### ÉNONCÉ A
Recopiez le passage de l'entretien sur le domaine La Colombe qui commence par « Laura Paccot photographiée » et se poursuit jusqu'à « étaient les motifs? ».

### EXTRAIT DU TEXTE

————

Domaine La Colombe : la biodynamie, clé de vitalité dans les vignes ?

Du haut de ses 33 ans, la vigneronne Laura Paccot est aux commandes du domaine La Colombe sis à Féchy (VD). La viticulture biodynamique est au cœur de sa pratique. Interview.
Laura Paccot photographiée au domaine La Colombe – © KELSA

Depuis 1999, votre domaine viticole – autrefois géré par vos parents, Raymond et Violaine Paccot – a entamé une conversion en biodynamie. Quels en étaient les motifs? 

À l’origine, c’était surtout pour des raisons liées à la beauté du vin, pour son goût. Mon père s’est toujours beaucoup remis en question, et c’était pour lui comme une étape de recherche en vue d’obtenir de meilleurs vins. Cette démarche donnait également du sens à son travail, car dans le vin on parle beaucoup de terroir et l’on s’interroge notamment sur l’interaction entre le sol, le climat et les cépages. S’il n’y a pas de vie dans le sol, le mot terroir perd une grande partie de sa personnalité. Une fois lancé, mon papa a vite observé des changements sur la vigne et les sols. Avec les années, ce constat ne s’est que confirmé.

————

### ENREGISTREMENTS
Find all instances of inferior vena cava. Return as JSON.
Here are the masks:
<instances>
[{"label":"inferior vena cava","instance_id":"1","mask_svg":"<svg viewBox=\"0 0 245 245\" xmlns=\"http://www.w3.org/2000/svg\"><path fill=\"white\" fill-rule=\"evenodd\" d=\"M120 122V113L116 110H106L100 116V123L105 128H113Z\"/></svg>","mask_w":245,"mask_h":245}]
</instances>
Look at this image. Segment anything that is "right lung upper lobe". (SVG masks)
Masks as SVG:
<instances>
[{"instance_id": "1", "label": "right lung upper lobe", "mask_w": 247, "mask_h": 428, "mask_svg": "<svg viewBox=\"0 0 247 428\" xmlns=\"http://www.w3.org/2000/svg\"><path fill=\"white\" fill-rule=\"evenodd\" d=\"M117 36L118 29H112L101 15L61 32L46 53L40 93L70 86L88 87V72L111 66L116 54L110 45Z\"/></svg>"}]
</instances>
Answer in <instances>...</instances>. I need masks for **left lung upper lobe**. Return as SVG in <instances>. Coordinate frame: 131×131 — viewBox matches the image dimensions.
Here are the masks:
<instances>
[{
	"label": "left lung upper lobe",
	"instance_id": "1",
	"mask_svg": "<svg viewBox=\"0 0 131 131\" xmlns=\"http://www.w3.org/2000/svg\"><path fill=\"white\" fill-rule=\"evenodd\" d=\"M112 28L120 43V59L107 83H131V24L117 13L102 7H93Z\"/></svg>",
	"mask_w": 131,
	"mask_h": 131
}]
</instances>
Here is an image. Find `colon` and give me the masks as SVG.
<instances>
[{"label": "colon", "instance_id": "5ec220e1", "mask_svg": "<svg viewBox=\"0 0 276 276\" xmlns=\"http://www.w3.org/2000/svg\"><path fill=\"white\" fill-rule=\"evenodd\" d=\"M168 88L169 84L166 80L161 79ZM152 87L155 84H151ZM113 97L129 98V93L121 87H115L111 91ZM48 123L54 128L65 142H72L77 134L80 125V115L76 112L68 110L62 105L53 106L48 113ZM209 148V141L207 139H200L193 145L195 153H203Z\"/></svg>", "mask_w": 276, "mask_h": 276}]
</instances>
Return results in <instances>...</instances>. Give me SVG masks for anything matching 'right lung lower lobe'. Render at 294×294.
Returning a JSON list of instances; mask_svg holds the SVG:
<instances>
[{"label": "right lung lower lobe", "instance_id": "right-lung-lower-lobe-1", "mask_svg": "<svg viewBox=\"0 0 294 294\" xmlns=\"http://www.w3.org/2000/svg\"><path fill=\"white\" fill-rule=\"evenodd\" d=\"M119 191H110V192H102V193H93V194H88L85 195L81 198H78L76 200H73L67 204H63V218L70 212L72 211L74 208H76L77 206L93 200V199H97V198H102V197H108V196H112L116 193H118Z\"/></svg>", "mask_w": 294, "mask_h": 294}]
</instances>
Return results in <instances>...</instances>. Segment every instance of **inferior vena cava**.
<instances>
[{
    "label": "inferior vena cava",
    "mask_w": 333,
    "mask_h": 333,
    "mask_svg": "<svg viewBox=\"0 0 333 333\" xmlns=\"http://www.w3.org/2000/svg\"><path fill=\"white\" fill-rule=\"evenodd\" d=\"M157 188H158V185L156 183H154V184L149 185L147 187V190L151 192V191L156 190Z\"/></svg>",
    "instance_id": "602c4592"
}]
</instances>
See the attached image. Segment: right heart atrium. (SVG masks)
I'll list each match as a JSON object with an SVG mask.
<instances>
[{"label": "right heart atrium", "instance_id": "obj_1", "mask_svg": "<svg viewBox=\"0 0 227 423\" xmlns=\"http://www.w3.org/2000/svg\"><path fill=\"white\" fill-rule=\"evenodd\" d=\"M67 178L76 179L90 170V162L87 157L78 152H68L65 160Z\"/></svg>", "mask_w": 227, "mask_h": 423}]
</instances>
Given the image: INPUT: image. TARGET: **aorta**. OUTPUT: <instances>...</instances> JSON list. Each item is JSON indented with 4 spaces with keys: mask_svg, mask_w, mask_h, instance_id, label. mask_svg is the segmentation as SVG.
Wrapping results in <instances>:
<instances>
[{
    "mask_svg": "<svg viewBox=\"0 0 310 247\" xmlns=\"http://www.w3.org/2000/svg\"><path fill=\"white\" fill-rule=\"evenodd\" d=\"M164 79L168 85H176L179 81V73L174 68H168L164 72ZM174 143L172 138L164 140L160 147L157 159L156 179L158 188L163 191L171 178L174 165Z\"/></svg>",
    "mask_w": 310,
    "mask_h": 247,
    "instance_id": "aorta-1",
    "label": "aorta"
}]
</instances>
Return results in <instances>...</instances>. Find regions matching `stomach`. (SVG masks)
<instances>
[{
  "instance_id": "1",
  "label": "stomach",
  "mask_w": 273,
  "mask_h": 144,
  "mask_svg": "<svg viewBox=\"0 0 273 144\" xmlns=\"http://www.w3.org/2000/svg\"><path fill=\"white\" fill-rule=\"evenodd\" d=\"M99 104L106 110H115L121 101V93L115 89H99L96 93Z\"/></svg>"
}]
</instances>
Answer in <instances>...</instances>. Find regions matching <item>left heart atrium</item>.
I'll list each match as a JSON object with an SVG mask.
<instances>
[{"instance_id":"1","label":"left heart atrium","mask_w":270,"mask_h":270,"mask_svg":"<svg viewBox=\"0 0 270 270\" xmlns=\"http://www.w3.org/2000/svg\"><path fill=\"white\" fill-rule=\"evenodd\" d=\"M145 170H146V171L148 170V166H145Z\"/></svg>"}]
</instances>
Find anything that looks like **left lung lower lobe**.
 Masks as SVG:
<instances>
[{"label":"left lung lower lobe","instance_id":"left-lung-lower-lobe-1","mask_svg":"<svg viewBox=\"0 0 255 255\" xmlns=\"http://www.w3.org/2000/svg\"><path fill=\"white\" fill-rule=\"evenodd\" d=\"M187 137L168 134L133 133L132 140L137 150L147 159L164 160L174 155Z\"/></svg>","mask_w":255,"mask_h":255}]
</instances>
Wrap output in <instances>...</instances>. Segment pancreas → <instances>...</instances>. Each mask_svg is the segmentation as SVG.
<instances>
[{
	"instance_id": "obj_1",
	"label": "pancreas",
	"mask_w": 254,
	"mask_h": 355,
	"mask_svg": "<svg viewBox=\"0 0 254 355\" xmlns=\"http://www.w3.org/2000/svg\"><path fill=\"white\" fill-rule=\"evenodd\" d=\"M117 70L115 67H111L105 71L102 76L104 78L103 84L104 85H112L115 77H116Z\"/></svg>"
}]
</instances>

————

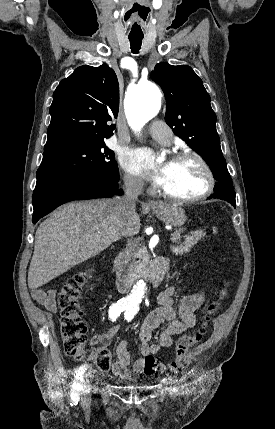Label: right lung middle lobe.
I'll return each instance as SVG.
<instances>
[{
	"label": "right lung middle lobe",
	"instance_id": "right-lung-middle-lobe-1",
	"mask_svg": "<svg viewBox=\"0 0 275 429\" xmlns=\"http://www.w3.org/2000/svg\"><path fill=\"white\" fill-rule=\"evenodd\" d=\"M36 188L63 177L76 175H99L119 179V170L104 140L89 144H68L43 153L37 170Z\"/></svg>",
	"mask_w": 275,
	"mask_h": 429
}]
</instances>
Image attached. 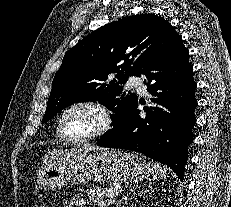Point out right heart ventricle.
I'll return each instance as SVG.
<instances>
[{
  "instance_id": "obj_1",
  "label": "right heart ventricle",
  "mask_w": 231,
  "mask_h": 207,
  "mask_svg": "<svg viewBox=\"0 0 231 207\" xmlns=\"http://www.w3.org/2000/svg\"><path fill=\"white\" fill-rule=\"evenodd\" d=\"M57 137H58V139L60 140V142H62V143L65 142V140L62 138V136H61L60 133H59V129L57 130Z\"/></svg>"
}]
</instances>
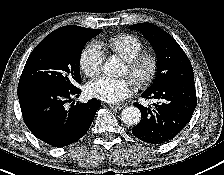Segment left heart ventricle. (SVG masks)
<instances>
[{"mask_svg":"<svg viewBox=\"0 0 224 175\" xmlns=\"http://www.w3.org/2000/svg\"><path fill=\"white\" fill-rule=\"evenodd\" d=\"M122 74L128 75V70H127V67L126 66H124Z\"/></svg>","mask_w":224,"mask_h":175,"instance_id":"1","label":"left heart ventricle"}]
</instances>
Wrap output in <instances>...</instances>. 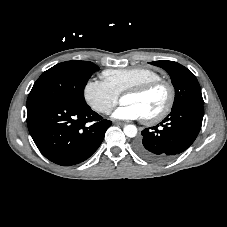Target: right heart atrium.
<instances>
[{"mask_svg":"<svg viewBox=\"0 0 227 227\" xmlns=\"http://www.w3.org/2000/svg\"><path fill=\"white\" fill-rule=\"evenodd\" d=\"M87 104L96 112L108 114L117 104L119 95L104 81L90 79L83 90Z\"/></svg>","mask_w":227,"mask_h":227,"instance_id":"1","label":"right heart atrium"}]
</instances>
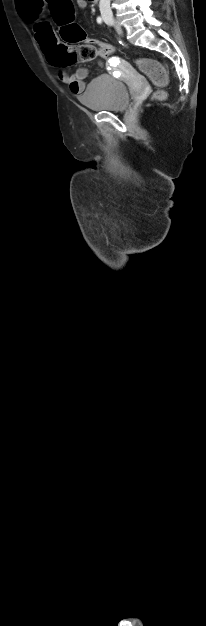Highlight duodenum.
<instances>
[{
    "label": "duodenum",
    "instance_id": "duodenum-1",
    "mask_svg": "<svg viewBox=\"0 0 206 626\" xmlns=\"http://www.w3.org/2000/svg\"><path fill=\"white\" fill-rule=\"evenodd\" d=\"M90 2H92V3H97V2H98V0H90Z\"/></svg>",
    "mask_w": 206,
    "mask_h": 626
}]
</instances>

————

### ÉNONCÉ B
Combien de lignes des enregistrements contiennent le mot « aorta » ? Répondez uniquement par ce nombre.

### SOLUTION DÉTAILLÉE A
Laura Paccot photographiée au domaine La Colombe – © KELSA

Depuis 1999, votre domaine viticole – autrefois géré par vos parents, Raymond et Violaine Paccot – a entamé une conversion en biodynamie. Quels en étaient les motifs?

### SOLUTION DÉTAILLÉE B
3